A series of clown faces were staring at her. Dolls, stuffed animals, cardboard cutouts that had been taped to the walls. They all smiled at her, their greasy painted grins like bloody gashes. She looked from wall to wall, like a deer caught in headlights. Her mind was too slow to reach the obvious question of where the hell they had all come from. In that moment, terror was all she knew.
There were at least thirty clown faces looking at her. They had been propped on her sofa, sitting on the bar area that separated the living room from the kitchen, on the living room floor. Some were the so-called cute antique clowns with jolly smiles. Others were the more menacing kind that newer generations had claimed as their own thanks to Stephen King.
She felt a scream rising up in her throat. She hoped that when it came out, it would unfreeze her knees so she could get the hell out of there. But with the scream came logic.
Someone put these here, she thought. Someone broke into your house and put them here. And they know about your thing with clowns…This is a mean prank, a very mean prank, and whoever broke into your house might still be here and—
Tha
t’s when a figure rose up from behind the bar from the kitchen side. They’d been hiding there the whole time. It was the figure of a man, dressed in a black hoodie and sweatpants. She did not see his face because it was covered by a clown mask. The skin of it was a mottled gray and the sinister smile stretched from one side to the other, impossibly wide.
The man behind the mask let out a high-pitched giggling noise. And then he brought out the knife.
Still giggling manically, the clown climbed over the bar with insane agility, the knife raised in the air. Tufts of colorful hair flowed out behind him like pure nightmare fuel. Seeing this, that’s when Janice’s bladder let go.
Perhaps it was the warm trickle running down her legs that finally broke her free.
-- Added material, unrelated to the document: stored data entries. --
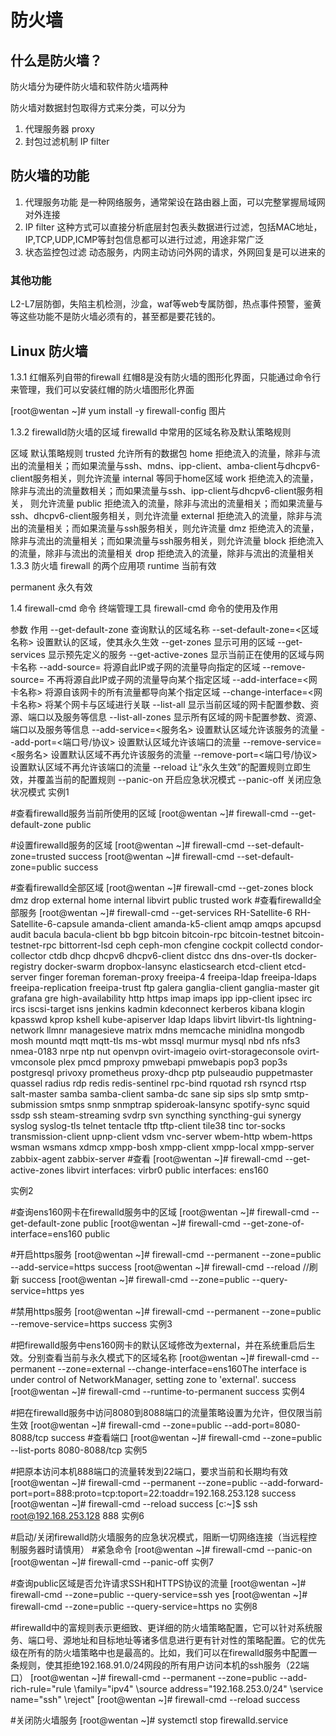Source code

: <div style='display: none'>
  Date: 2022-01-15 22:42:21
  LastEditors: gyg
  LastEditTime: 2022-01-16 09:32:01
  FilePath: \test\1_14@防火墙.mm.md
</div>

# 防火墙

## 什么是防火墙？

防火墙分为硬件防火墙和软件防火墙两种

防火墙对数据封包取得方式来分类，可以分为

1. 代理服务器 proxy
2. 封包过滤机制 IP filter

## 防火墙的功能

1. 代理服务功能 是一种网络服务，通常架设在路由器上面，可以完整掌握局域网对外连接
2. IP filter 这种方式可以直接分析底层封包表头数据进行过滤，包括MAC地址，IP,TCP,UDP,ICMP等封包信息都可以进行过滤，用途非常广泛
3. 状态监控包过滤 动态服务，内网主动访问外网的请求，外网回复是可以进来的

### 其他功能

L2-L7层防御，失陷主机检测，沙盒，waf等web专属防御，热点事件预警，鉴黄等这些功能不是防火墙必须有的，甚至都是要花钱的。

## Linux 防火墙

1.3.1 红帽系列自带的firewall
红帽8是没有防火墙的图形化界面，只能通过命令行来管理，我们可以安装红帽的防火墙图形化界面

[root@wentan ~]# yum install -y firewall-config
图片

1.3.2 firewalld防火墙的区域
firewalld 中常用的区域名称及默认策略规则

区域	默认策略规则
trusted	允许所有的数据包
home	拒绝流入的流量，除非与流出的流量相关；而如果流量与ssh、mdns、ipp-client、amba-client与dhcpv6-client服务相关，则允许流量
internal	等同于home区域
work	拒绝流入的流量，除非与流出的流量数相关；而如果流量与ssh、ipp-client与dhcpv6-client服务相关， 则允许流量
public	拒绝流入的流量，除非与流出的流量相关；而如果流量与ssh、dhcpv6-client服务相关，则允许流量
external	拒绝流入的流量，除非与流出的流量相关；而如果流量与ssh服务相关，则允许流量
dmz	拒绝流入的流量，除非与流出的流量相关；而如果流量与ssh服务相关，则允许流量
block	拒绝流入的流量，除非与流出的流量相关
drop	拒绝流入的流量，除非与流出的流量相关
1.3.3 防火墙 firewall 的两个应用项
runtime 当前有效

permanent 永久有效

1.4 firewall-cmd 命令
终端管理工具 firewall-cmd 命令的使用及作用

参数	作用
--get-default-zone	查询默认的区域名称
--set-default-zone=<区域名称>	设置默认的区域，使其永久生效
--get-zones	显示可用的区域
--get-services	显示预先定义的服务
--get-active-zones	显示当前正在使用的区域与网卡名称
--add-source=	将源自此IP或子网的流量导向指定的区域
--remove-source=	不再将源自此IP或子网的流量导向某个指定区域
--add-interface=<网卡名称>	将源自该网卡的所有流量都导向某个指定区域
--change-interface=<网卡名称>	将某个网卡与区域进行关联
--list-all	显示当前区域的网卡配置参数、资源、端口以及服务等信息
--list-all-zones	显示所有区域的网卡配置参数、资源、端口以及服务等信息
--add-service=<服务名>	设置默认区域允许该服务的流量
--add-port=<端口号/协议>	设置默认区域允许该端口的流量
--remove-service=<服务名>	设置默认区域不再允许该服务的流量
--remove-port=<端口号/协议>	设置默认区域不再允许该端口的流量
--reload	让“永久生效”的配置规则立即生效，并覆盖当前的配置规则
--panic-on	开启应急状况模式
--panic-off	关闭应急状况模式
实例1

 #查看firewalld服务当前所使用的区域
[root@wentan ~]# firewall-cmd --get-default-zone 
public

 #设置firewalld服务的区域
 [root@wentan ~]# firewall-cmd --set-default-zone=trusted 
success
 [root@wentan ~]# firewall-cmd --set-default-zone=public
success

 #查看firewalld全部区域
[root@wentan ~]# firewall-cmd --get-zones
block dmz drop external home internal libvirt public trusted work
 #查看firewalld全部服务
 [root@wentan ~]# firewall-cmd --get-services 
RH-Satellite-6 RH-Satellite-6-capsule amanda-client amanda-k5-client amqp amqps apcupsd audit bacula bacula-client bb bgp bitcoin bitcoin-rpc bitcoin-testnet bitcoin-testnet-rpc bittorrent-lsd ceph ceph-mon cfengine cockpit collectd condor-collector ctdb dhcp dhcpv6 dhcpv6-client distcc dns dns-over-tls docker-registry docker-swarm dropbox-lansync elasticsearch etcd-client etcd-server finger foreman foreman-proxy freeipa-4 freeipa-ldap freeipa-ldaps freeipa-replication freeipa-trust ftp galera ganglia-client ganglia-master git grafana gre high-availability http https imap imaps ipp ipp-client ipsec irc ircs iscsi-target isns jenkins kadmin kdeconnect kerberos kibana klogin kpasswd kprop kshell kube-apiserver ldap ldaps libvirt libvirt-tls lightning-network llmnr managesieve matrix mdns memcache minidlna mongodb mosh mountd mqtt mqtt-tls ms-wbt mssql murmur mysql nbd nfs nfs3 nmea-0183 nrpe ntp nut openvpn ovirt-imageio ovirt-storageconsole ovirt-vmconsole plex pmcd pmproxy pmwebapi pmwebapis pop3 pop3s postgresql privoxy prometheus proxy-dhcp ptp pulseaudio puppetmaster quassel radius rdp redis redis-sentinel rpc-bind rquotad rsh rsyncd rtsp salt-master samba samba-client samba-dc sane sip sips slp smtp smtp-submission smtps snmp snmptrap spideroak-lansync spotify-sync squid ssdp ssh steam-streaming svdrp svn syncthing syncthing-gui synergy syslog syslog-tls telnet tentacle tftp tftp-client tile38 tinc tor-socks transmission-client upnp-client vdsm vnc-server wbem-http wbem-https wsman wsmans xdmcp xmpp-bosh xmpp-client xmpp-local xmpp-server zabbix-agent zabbix-server
 #查看
 [root@wentan ~]# firewall-cmd --get-active-zones 
libvirt
  interfaces: virbr0
public
  interfaces: ens160

实例2

 #查询ens160网卡在firewalld服务中的区域
[root@wentan ~]# firewall-cmd --get-default-zone 
public
[root@wentan ~]# firewall-cmd --get-zone-of-interface=ens160
public

#开启https服务
[root@wentan ~]# firewall-cmd --permanent --zone=public --add-service=https
success
[root@wentan ~]# firewall-cmd --reload        //刷新
success
[root@wentan ~]# firewall-cmd --zone=public --query-service=https 
yes

#禁用https服务
[root@wentan ~]# firewall-cmd --permanent --zone=public --remove-service=https
success
实例3

 #把firewalld服务中ens160网卡的默认区域修改为external，并在系统重启后生效。分别查看当前与永久模式下的区域名称
[root@wentan ~]# firewall-cmd --permanent --zone=external --change-interface=ens160The interface is under control of NetworkManager, setting zone to 'external'.
success
[root@wentan ~]# firewall-cmd --runtime-to-permanent
success
实例4

 #把在firewalld服务中访问8080到8088端口的流量策略设置为允许，但仅限当前生效
[root@wentan ~]# firewall-cmd --zone=public --add-port=8080-8088/tcp
success
#查看端口
[root@wentan ~]# firewall-cmd --zone=public --list-ports 
8080-8088/tcp
实例5

#把原本访问本机888端口的流量转发到22端口，要求当前和长期均有效
[root@wentan ~]# firewall-cmd --permanent --zone=public --add-forward-port=port=888:proto=tcp:toport=22:toaddr=192.168.253.128
success
[root@wentan ~]# firewall-cmd --reload 
success
[c:\~]$ ssh root@192.168.253.128 888
实例6

 #启动/关闭firewalld防火墙服务的应急状况模式，阻断一切网络连接（当远程控制服务器时请慎用）
#紧急命令
[root@wentan ~]# firewall-cmd --panic-on
[root@wentan ~]# firewall-cmd --panic-off
实例7

 #查询public区域是否允许请求SSH和HTTPS协议的流量
[root@wentan ~]# firewall-cmd --zone=public --query-service=ssh
yes
[root@wentan ~]# firewall-cmd --zone=public --query-service=https 
no
实例8

#firewalld中的富规则表示更细致、更详细的防火墙策略配置，它可以针对系统服务、端口号、源地址和目标地址等诸多信息进行更有针对性的策略配置。它的优先级在所有的防火墙策略中也是最高的。比如，我们可以在firewalld服务中配置一条规则，使其拒绝192.168.91.0/24网段的所有用户访问本机的ssh服务（22端口）
[root@wentan ~]# firewall-cmd --permanent --zone=public --add-rich-rule="rule \family="ipv4" \source address="192.168.253.0/24" \service name="ssh" \reject"
[root@wentan ~]# firewall-cmd --reload 
success

#关闭防火墙服务
[root@wentan ~]# systemctl stop firewalld.service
With her heart slamming like a caged animal in her chest, Janice turned and headed for the door. Her hand was about three inches away from the knob when the knife plunged into her back, just below her right shoulder blade.
The pain was sharp and immense, particularly when the blade clanged against the bone of her shoulder. She cried out, partially in pain and partially the bloodcurdling scream her lungs had been working on for the last several seconds. She felt the knife pull away but then it was in her again, this time lower. Then again and again.
Her legs gave out and she went hard to the floor. The clown was on her, rolling her over onto her back. As it straddled her, her first fear was that she was going to be raped, but that was a fleeting worry. In a pool of her own urine and quickly spilling blood, she realized that the clown had other things on his mind.
The clown giggled again, his large face maddeningly close to her own as his little legion of dolls watched from behind him. He raised the knife and brought it down. She counted four times before a dim sort of darkness finally crept in front of her eyes. The last shuddering thought in Janice’s mind was if she had actually stayed alive long enough to actually feel her heart stop.